Then the grooming, yes the current situation involves shampoos, conditioners, blow dryers and fluff outs. When I was a man and did manish things with my hell beast, we would gladly hit the hose up in the front yard and revel in the mud and guts being washed off each other as we spilled OUR beers. It won't be much longer before this fluff-ball poof weasel needs to be brushed and clipped weekly as he fills out his full coat of poof. I can see myself already wearing a pink apron and grooming this pocket fluff while the View is on in the background.
The one interesting development that has come from this transition to middle-aged womanhood that I am experiencing, other than the menopause is a heightened sensory perception. This all started when we would go on our daily bathroom walks in the backyard. When I would walk Rhino he would shoot off into the woods somewhere far away, hopefully on neighbors property and do his worst. I would hardly have to listen at all to make sure he went. The huge waste of a days worth of killing and burying things would hit the forest floor with such audio clarity there was no doubt that it was over. Now of course things are a bit different, after pleading with the floof to "please go potty" he saunters off to the edge of the grass where I can't really see him and gingerly squats. Much like a well tuned ninja my senses have become so sharpened I can now actually hear his itsy-bitsy rabbit droppings occur. So the ninja skill leveling I appreciate certainly, but still...

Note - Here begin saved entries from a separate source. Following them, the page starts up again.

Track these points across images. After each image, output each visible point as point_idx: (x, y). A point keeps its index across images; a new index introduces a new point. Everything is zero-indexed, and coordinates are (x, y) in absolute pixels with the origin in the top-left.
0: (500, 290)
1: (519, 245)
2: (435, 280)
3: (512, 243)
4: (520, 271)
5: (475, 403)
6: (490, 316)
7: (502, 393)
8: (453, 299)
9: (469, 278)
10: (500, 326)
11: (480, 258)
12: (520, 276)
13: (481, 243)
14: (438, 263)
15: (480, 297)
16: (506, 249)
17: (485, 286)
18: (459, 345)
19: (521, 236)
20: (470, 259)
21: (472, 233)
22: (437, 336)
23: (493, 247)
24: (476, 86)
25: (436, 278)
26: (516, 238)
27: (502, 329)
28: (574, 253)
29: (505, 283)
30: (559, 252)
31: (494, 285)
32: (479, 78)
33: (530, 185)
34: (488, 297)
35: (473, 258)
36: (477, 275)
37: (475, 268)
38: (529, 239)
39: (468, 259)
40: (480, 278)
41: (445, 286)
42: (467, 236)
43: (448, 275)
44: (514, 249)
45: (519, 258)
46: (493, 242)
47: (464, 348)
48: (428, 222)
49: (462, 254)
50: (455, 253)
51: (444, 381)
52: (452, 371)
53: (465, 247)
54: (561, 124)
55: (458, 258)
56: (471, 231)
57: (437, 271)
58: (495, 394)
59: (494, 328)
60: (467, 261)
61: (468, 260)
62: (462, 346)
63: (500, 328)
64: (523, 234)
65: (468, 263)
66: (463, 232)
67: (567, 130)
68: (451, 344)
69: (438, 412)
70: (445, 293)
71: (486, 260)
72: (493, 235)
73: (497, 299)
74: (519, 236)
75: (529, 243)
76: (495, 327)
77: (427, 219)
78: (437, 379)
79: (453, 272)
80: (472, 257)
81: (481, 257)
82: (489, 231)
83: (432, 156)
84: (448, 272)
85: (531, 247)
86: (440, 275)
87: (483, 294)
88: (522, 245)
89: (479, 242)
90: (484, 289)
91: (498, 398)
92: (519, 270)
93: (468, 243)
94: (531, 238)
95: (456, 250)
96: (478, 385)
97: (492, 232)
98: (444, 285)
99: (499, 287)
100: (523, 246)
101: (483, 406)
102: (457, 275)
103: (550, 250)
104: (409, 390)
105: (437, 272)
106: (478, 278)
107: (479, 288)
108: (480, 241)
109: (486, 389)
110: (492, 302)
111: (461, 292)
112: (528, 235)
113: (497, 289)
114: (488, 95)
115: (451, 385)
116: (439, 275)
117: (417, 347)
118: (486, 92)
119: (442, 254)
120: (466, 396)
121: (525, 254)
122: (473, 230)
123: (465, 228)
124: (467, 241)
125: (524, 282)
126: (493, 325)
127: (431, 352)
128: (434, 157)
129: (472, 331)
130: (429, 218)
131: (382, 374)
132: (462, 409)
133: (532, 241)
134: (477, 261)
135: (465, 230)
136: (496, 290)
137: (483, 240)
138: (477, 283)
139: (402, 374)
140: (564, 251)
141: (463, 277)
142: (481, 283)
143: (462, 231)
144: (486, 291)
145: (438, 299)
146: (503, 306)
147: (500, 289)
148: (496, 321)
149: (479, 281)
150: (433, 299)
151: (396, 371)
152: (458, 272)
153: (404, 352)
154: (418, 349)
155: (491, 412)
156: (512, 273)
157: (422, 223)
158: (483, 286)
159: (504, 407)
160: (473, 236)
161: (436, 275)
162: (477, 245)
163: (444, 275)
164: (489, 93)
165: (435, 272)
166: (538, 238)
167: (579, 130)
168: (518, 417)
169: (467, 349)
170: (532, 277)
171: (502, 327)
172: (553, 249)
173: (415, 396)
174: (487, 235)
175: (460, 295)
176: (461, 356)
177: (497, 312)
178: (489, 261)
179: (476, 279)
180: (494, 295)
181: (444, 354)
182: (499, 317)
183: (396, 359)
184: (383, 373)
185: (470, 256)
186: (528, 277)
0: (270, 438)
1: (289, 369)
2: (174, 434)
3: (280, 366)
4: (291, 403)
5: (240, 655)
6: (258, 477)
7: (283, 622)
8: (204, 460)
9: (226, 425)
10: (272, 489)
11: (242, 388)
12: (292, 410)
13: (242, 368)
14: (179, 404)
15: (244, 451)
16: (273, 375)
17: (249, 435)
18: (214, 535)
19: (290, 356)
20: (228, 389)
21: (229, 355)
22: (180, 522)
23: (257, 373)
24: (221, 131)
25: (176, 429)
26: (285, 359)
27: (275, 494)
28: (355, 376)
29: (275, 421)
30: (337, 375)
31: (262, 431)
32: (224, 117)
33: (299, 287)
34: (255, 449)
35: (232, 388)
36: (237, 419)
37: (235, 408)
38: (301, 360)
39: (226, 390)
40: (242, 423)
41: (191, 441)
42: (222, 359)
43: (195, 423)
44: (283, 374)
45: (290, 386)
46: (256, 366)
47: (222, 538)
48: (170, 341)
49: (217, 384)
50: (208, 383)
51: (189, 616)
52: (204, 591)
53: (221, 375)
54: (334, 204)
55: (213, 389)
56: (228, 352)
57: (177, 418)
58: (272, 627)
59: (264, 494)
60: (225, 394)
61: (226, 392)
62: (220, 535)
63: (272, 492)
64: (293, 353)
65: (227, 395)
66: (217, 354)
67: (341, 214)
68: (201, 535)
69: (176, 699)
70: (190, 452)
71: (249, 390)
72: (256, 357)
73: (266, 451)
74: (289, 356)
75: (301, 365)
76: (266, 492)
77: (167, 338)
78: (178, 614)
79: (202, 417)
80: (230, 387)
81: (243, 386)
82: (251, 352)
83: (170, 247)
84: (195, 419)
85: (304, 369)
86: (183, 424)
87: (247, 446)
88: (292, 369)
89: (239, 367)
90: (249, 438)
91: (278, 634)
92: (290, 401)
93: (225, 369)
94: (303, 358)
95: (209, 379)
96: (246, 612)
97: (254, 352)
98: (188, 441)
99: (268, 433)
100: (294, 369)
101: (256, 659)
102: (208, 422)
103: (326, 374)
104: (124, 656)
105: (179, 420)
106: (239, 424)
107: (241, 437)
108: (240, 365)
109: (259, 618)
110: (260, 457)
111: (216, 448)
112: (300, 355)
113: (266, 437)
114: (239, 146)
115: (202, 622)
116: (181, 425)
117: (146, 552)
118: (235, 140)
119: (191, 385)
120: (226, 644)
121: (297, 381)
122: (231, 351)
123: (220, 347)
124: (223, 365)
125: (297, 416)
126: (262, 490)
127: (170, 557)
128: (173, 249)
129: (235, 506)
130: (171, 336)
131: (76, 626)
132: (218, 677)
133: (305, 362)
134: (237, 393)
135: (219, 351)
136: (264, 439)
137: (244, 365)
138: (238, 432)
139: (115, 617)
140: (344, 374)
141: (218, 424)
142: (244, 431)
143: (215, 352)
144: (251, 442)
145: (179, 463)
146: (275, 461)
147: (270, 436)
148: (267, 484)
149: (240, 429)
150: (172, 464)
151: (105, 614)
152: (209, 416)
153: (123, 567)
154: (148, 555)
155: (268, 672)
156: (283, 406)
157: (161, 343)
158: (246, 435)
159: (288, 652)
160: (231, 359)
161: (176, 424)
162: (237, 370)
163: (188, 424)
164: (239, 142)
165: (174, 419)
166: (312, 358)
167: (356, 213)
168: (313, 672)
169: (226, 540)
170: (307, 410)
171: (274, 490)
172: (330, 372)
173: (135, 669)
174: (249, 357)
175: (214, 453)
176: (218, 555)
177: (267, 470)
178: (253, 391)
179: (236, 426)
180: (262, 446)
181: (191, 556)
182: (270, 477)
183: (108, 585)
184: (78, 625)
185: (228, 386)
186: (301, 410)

To watch me tear around the house playing silly chase games and throwing numerous stuffed animals to this guinea pig of dogs is a sad sight to behold. I really should start wearing ball gowns and drink mint juleps at this point. Rhino would be rolling in his hand dug grave (that he would have gladly helped dig, he was that bad ass.) I have a conclusion of sorts, this is a rebound dog situation! I don't actually like being a lady boy like this, I don't even like sweater shopping! This is the only explanation. This is certainly a rebound dog... Whew I feel better, gotta go brush the puppy's teeth now!